Si l’on considère que l’adaptation des territoires institutionnels aux territoires fonctionnels est l’élément majeur justifiant une réforme territoriale, il convient donc de prendre acte du rôle moteur des grandes métropoles dans l’organisation territoriale du pays. Il s’agit consécutivement de créer des régions qui regroupent en leur sein une (ou des) grande métropole phare et les territoires ruraux sous son influence qu’elle soit forte ou faible, ce qui va permettre de redistribuer au sein de la région l’argent du cœur productif des grandes métropoles aux territoires ruraux en difficulté.
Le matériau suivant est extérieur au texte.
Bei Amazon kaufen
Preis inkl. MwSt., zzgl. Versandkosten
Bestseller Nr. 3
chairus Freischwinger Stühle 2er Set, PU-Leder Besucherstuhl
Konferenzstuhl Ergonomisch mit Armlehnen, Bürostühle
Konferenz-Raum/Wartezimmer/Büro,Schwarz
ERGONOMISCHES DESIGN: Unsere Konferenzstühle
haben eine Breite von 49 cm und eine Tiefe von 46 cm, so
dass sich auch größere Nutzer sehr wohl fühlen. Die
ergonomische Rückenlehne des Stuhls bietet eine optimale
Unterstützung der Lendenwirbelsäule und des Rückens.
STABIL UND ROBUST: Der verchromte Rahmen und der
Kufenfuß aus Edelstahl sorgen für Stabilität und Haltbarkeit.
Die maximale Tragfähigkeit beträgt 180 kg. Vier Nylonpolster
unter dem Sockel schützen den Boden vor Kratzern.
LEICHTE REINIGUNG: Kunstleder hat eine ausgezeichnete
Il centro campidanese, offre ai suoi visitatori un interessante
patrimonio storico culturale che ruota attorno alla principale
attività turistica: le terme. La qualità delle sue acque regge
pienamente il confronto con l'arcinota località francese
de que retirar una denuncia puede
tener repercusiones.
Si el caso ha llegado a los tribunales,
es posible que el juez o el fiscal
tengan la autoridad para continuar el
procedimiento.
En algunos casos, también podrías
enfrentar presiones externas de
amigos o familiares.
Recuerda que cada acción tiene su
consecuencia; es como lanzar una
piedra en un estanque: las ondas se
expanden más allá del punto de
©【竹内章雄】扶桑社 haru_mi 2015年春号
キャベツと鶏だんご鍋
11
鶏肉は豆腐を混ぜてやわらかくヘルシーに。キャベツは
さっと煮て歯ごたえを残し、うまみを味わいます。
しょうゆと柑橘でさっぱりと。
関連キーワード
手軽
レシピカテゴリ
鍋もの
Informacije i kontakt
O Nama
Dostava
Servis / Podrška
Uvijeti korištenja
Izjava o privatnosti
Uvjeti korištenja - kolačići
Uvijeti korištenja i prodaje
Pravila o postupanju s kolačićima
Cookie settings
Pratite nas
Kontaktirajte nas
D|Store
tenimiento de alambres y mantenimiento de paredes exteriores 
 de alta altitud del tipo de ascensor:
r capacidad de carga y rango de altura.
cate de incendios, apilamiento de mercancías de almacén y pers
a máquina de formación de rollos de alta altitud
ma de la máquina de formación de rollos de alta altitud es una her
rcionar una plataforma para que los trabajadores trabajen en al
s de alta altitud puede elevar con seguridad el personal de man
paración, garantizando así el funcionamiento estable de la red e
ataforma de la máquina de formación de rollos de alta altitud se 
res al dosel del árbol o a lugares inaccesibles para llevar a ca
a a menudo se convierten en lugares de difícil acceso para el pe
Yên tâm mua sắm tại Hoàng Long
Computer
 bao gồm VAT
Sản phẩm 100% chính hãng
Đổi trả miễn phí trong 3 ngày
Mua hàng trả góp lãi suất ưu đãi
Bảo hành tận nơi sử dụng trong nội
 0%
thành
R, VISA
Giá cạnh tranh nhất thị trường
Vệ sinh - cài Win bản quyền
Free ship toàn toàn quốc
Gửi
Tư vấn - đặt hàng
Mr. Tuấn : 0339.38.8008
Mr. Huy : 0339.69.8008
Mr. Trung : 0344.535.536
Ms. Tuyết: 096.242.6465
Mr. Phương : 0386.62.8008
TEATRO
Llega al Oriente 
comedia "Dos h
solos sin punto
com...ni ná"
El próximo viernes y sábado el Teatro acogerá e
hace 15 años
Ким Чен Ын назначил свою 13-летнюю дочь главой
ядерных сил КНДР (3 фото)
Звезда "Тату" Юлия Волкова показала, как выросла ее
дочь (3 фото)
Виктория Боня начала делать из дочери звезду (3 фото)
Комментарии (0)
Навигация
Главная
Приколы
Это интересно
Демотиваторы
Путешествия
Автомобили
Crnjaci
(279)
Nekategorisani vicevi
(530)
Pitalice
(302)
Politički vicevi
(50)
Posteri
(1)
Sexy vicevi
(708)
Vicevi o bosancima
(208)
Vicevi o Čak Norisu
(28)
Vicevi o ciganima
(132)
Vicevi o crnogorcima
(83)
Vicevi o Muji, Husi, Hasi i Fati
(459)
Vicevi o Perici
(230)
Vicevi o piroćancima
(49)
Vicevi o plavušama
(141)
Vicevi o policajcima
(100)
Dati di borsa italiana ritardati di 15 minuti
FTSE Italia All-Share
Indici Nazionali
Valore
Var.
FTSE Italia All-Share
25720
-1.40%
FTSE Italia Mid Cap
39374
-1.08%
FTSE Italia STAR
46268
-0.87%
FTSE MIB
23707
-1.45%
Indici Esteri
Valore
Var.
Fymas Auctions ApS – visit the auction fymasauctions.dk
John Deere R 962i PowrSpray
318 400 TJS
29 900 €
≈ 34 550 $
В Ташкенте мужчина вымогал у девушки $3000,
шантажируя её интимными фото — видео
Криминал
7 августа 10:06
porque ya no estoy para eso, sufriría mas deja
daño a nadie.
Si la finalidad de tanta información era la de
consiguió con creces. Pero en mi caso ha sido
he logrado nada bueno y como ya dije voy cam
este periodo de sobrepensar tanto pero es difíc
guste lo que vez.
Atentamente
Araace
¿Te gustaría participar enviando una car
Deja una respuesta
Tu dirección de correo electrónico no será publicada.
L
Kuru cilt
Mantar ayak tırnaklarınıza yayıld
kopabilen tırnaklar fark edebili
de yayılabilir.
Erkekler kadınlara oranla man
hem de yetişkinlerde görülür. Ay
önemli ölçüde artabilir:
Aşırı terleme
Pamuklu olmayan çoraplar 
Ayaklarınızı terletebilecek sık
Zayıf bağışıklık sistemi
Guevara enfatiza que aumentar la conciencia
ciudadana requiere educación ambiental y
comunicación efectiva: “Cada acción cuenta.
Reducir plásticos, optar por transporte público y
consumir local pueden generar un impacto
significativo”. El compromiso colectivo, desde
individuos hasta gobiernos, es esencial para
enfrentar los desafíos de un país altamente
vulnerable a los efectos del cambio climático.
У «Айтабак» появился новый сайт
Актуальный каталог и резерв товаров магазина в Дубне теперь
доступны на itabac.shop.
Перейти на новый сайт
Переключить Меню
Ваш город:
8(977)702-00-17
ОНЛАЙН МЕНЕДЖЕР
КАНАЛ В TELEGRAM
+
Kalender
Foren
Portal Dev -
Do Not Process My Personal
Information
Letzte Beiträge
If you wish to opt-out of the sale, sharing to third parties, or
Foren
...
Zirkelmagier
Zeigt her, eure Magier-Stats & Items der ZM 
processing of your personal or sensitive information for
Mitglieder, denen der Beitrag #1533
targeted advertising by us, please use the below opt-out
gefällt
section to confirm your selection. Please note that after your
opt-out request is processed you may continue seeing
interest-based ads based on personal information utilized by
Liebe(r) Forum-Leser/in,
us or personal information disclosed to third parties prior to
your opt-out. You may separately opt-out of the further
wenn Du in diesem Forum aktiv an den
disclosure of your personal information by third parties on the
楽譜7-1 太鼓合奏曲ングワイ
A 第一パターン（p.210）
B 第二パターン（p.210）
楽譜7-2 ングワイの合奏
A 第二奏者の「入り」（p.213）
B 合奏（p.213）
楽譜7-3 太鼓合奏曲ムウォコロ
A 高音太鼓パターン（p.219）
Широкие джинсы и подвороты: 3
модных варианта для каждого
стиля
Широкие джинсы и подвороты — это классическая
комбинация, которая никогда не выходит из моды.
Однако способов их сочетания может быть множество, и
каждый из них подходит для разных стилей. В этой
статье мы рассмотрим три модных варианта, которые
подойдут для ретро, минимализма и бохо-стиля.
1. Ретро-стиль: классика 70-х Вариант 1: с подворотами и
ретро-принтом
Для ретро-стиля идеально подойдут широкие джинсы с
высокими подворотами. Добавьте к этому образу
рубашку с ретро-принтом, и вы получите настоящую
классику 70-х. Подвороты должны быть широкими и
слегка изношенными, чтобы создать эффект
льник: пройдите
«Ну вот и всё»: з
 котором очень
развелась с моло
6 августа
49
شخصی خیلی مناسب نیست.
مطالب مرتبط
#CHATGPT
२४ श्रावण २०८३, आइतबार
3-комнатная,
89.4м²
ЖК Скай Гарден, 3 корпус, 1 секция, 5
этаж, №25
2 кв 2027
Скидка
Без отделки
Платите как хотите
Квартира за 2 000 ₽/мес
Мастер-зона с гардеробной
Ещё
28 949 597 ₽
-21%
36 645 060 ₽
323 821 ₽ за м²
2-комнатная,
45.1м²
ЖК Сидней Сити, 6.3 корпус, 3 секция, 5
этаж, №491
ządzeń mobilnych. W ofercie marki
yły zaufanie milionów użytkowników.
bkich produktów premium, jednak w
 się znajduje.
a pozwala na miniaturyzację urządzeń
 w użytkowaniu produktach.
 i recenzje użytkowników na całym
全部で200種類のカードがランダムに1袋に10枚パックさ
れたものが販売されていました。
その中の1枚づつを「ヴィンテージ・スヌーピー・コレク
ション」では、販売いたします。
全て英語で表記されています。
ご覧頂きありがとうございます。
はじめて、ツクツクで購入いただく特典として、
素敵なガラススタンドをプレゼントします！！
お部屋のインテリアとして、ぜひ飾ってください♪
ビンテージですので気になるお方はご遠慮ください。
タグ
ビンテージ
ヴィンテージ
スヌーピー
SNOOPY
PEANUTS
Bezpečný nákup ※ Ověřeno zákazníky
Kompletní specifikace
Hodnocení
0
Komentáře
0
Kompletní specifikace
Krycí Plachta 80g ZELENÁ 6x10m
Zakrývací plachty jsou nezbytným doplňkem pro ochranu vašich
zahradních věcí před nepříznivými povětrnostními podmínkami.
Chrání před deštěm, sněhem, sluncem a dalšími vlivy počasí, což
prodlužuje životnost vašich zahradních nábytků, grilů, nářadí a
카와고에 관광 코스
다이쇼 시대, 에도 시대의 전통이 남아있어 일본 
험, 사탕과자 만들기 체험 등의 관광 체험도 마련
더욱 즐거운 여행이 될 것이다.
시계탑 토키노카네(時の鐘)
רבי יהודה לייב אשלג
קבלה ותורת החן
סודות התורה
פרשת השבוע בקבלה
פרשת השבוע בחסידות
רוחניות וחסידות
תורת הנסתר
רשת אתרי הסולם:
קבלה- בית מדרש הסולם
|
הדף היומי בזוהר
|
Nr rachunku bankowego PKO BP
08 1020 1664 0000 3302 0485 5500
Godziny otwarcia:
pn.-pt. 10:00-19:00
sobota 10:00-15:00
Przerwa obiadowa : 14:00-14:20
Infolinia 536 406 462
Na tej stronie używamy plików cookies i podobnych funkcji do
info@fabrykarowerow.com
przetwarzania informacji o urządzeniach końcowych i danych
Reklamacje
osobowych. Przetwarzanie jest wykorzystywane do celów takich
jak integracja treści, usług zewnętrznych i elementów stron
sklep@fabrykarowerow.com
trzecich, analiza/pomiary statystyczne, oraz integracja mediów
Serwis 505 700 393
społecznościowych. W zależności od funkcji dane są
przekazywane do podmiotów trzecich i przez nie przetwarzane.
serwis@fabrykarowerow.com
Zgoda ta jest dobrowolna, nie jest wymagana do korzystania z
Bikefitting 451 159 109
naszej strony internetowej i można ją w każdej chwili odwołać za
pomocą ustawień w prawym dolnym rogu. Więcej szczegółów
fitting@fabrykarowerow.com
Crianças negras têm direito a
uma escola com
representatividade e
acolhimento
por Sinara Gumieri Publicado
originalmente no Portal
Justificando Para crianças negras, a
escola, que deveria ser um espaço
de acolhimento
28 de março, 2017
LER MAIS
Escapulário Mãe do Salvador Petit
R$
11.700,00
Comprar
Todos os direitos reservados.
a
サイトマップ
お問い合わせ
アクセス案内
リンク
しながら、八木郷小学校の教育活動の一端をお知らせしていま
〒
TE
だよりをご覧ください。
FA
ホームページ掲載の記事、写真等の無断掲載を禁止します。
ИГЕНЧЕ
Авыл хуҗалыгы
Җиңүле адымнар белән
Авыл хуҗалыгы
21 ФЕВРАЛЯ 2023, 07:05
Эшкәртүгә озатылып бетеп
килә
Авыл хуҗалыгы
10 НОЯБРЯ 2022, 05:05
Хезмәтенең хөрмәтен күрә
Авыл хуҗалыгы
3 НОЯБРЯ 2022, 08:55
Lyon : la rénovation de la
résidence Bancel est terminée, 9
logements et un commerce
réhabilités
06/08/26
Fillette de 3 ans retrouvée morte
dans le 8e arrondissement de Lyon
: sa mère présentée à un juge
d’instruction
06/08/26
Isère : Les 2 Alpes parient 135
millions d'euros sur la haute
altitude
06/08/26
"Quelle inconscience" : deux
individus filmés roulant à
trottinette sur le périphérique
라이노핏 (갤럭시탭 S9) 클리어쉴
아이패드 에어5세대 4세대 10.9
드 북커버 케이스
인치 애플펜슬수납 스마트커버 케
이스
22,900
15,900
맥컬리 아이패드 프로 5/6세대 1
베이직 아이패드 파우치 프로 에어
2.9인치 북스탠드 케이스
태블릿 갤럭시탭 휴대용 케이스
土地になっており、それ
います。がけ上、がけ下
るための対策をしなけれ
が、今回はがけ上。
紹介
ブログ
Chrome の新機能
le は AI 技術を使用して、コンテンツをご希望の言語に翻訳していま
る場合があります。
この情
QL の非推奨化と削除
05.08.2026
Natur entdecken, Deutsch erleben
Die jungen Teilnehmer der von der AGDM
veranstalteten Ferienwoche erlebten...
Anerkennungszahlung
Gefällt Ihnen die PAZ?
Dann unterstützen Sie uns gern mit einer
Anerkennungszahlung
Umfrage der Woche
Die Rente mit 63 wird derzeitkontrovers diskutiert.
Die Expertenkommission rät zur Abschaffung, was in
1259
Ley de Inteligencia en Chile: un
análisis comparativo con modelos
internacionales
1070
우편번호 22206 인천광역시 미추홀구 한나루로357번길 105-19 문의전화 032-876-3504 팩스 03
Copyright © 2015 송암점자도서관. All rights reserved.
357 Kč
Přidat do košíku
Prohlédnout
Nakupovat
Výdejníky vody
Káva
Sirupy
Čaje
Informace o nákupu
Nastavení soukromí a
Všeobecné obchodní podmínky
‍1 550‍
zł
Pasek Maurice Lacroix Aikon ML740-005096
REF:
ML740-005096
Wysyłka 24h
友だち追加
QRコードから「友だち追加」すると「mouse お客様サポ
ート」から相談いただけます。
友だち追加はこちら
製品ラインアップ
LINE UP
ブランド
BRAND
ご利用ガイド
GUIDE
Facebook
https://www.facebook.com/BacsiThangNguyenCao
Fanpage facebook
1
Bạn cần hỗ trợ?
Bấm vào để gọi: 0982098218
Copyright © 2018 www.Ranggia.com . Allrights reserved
La fusion de l’Auvergne avec le Rhône-Alpes est un exemple-type de ce schéma, puisqu’elle permettrait potentiellement à l’Auvergne, une région à dominante rurale dominée par une métropole qui a du mal à s’affirmer, Clermont-Ferrand, de bénéficier de la manne économique lyonnaise, une des métropoles les plus dynamiques du pays. A contrario, constituer d’un côté des régions ne regroupant que des territoires ruraux aux problèmes semblables centrés autour de grosses villes moyennes ou de métropoles peu dynamiques et de l’autre côté des régions à dominante urbaine ne ferait que renforcer les disparités territoriales.

"Cette réforme va aggraver les disparités et les iniquités entre les territoires", a indiqué Jean-Christophe Fromantin. Comment la réforme proposée par le gouvernement pourrait-elle impacter la situation ? Y a-t-il un risque d'éloignement entre les zones rurales, et des pôles urbains certes plus grands, mais plus lointains ?

Sur le principe, rien ne va changer, puisque c’est juste à un changement d’échelle que l'on va assister, les régions et leurs capitales étant plus grandes en moyenne que précédemment. Il ne s’agit donc pas d’un changement de modèle.

Le risque d’éloignement entre les zones rurales, en particulier celles en difficultés, et les pôles urbains existe s’il n’y a pas une péréquation (mécanisme de redistribution qui vise à réduire les écarts de richesse, et donc les inégalités, entre les différentes collectivités territoriales, ndlr) satisfaisante de la grande métropole vers les territoires ruraux dans le cadre des nouvelles régions. Or, pour l’instant, c’est le point faible de la réforme proposée par le gouvernement. En effet, jusqu’ici la péréquation entre territoires urbains et ruraux se faisait par l’intermédiaire des départements. Cependant, la suppression annoncée de ces derniers risque de la mettre à mal si dans les grandes régions un nouveau mécanisme n’est pas mis en place.

Les Français semblent toujours attachés à un certain centralisme dans les collectivités locales. L'opinion publique serait-elle prête à un vrai changement ?

Pour les français, la réforme territoriale est loin d’être le sujet premier de leurs préoccupations, s’intéressant beaucoup plus à la résorption de la crise de l’emploi et aux réponses apportées à la crise identitaire consécutive du renforcement du caractère multiculturel du pays. En conséquence, nos concitoyens semblent relativement peu concernés par cette réforme, et, sauf exception locale, il y a peu de chances pour voir une mobilisation majeure contre le projet, ce qui ne signifie pas pour autant qu’il emporte l’adhésion de la population. Cependant, nos concitoyens sont assez pragmatiques sur ces questions et comprennent dans leur grande majorité la nécessité d’avoir des grandes métropoles qui puissent entraîner le reste du territoire sous réserve d’une péréquation efficiente vers les territoires ruraux en difficultés.